To recover, create the intended database/service version first, import the dump into an empty target database, start the application, and validate account count, recent transaction totals, and importer access. Never test restoration against the only live database.

Host failure recovery order

A calm order reduces cascading mistakes:

  1. Network and power: router, switch/AP, DNS, internet path.
  2. Host: storage health, OS boot, time synchronisation, Docker availability.
  3. Control plane: Home Assistant and core networking integrations.
  4. Data services: database before dependent applications.
  5. Applications: Firefly, Hermes, KB toolchain, other services.
  6. Automation verification: critical safety/household workflows.
  7. Observability: backups, alerts, logs, and monitoring.

Do not start from “what is easiest to click.” Start from dependencies.

Incident playbooks

A service is down but host is up

docker ps -a
docker logs --tail 100 <container>
docker inspect <container> --format '{{.State.Status}} {{.State.ExitCode}}'
docker compose up -d <service>

Check database reachability before repeatedly restarting an application. Repeated restarts can obscure the original error.

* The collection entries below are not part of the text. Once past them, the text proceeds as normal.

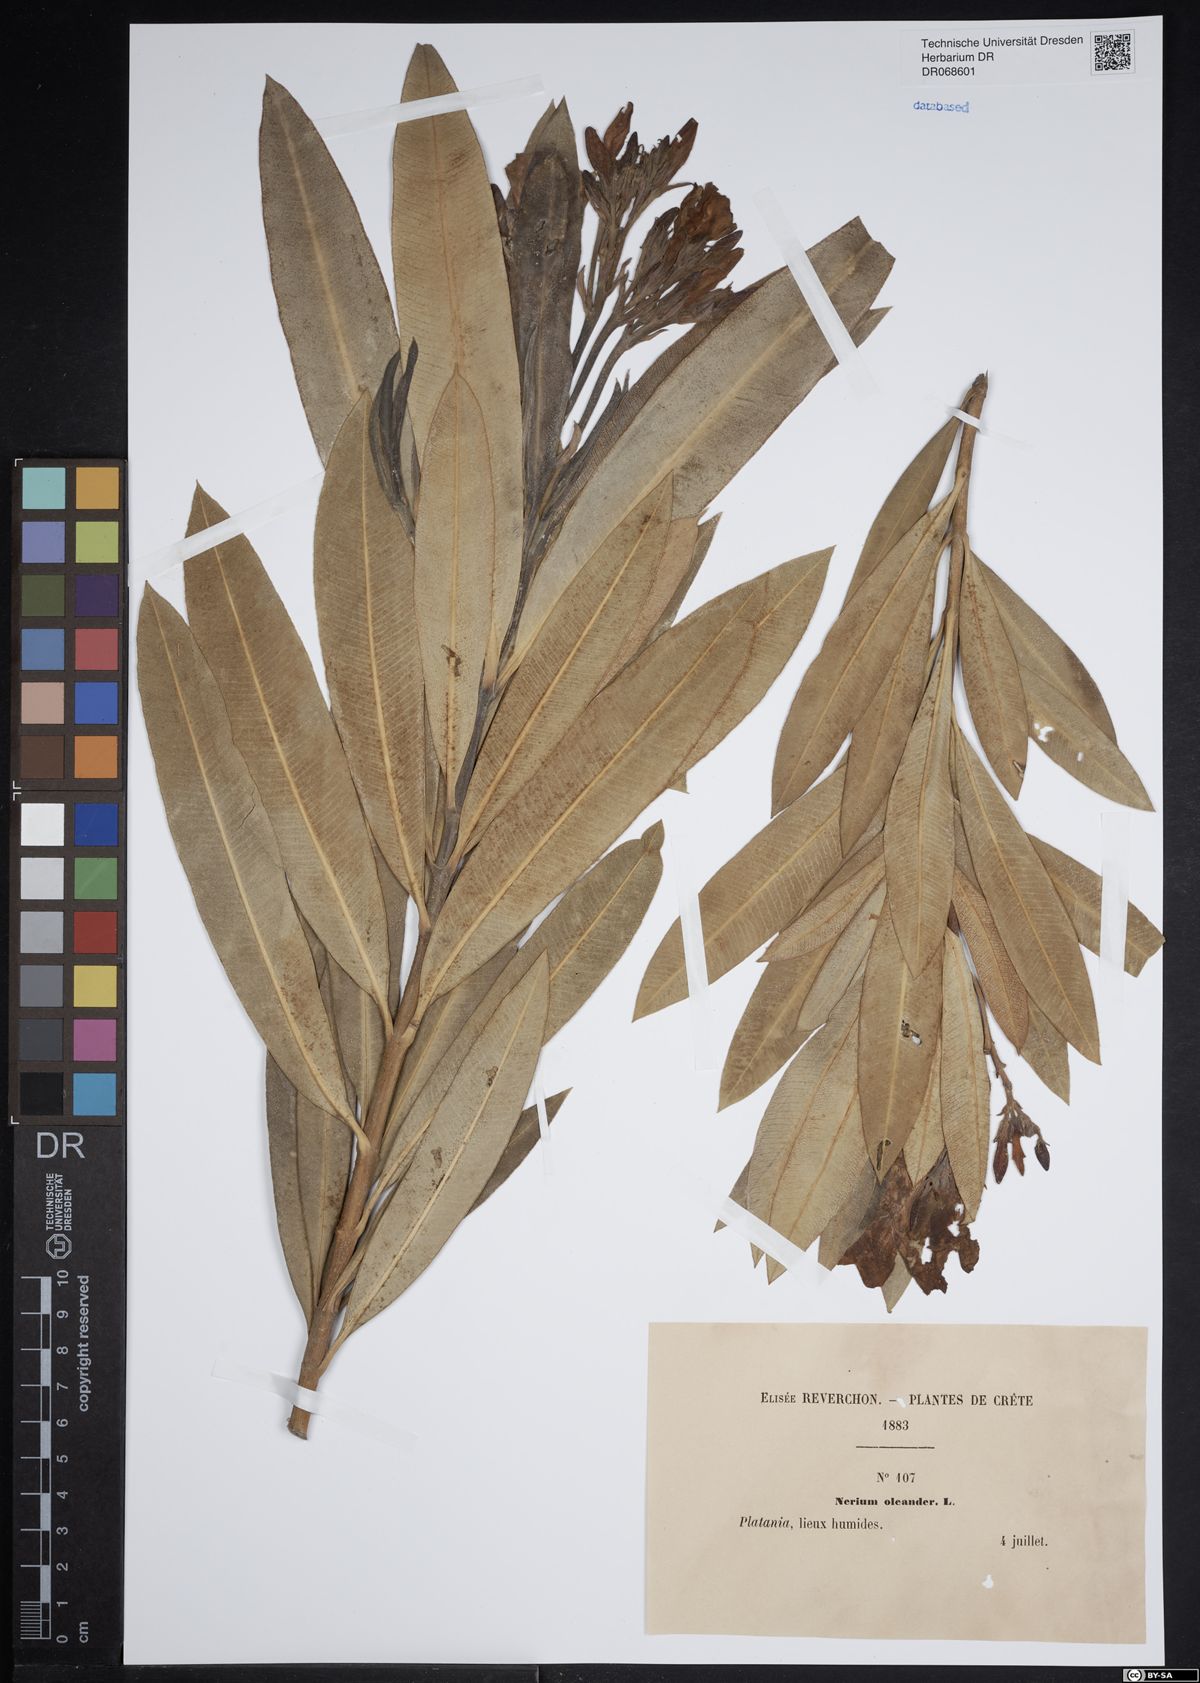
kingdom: Plantae
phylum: Tracheophyta
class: Magnoliopsida
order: Gentianales
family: Apocynaceae
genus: Nerium
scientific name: Nerium oleander
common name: Oleander
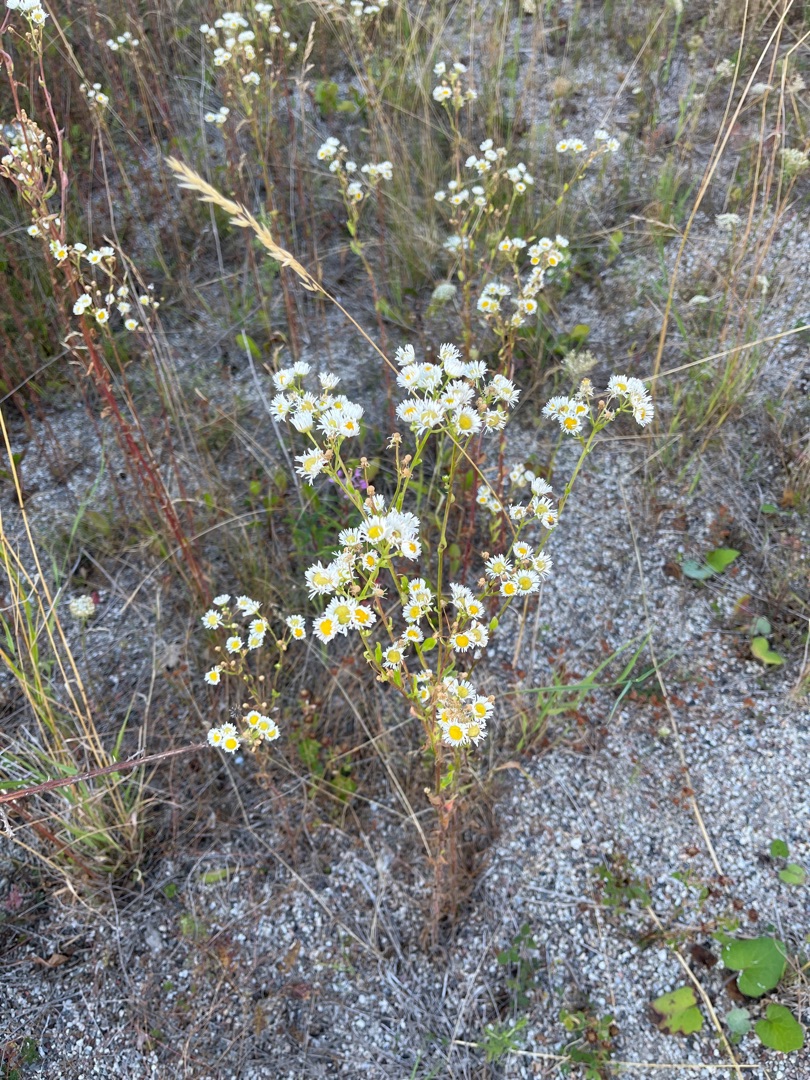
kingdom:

The host restarts unexpectedly

  • Record approximate time and symptoms before making changes.
  • Confirm disk space, storage health, uptime, and service logs.
  • Run the HA and Docker smoke tests.
  • Do not infer “fixed” from one successful reboot; monitor for recurrence.

The network is down

Your WAN watchdog is intentionally monitoring-only. First distinguish ISP outage, router failure, Wi-Fi-only failure, and HA/host failure. Preserve evidence before manually rebooting gateway equipment.

Restore rehearsal

Schedule a small restore rehearsal quarterly:

  1. Choose one non-critical artifact: a DB dump, HA backup, or KB clone.
  2. Restore it into an isolated/test location.
  3. Confirm the expected data/configuration appears.
  4. Measure time and note missing prerequisites.
  5. Update this runbook and the backup procedure.

Recovery record template

Incident:
Start/end time:
User impact:
Affected layer:
Evidence retained:
Root cause (known / suspected):
Recovery actions:
Data loss window:
Follow-up prevention:
Runbook update needed:

Use this as the source of truth for process, then keep private paths, keys, and recovery contacts in a separately protected record.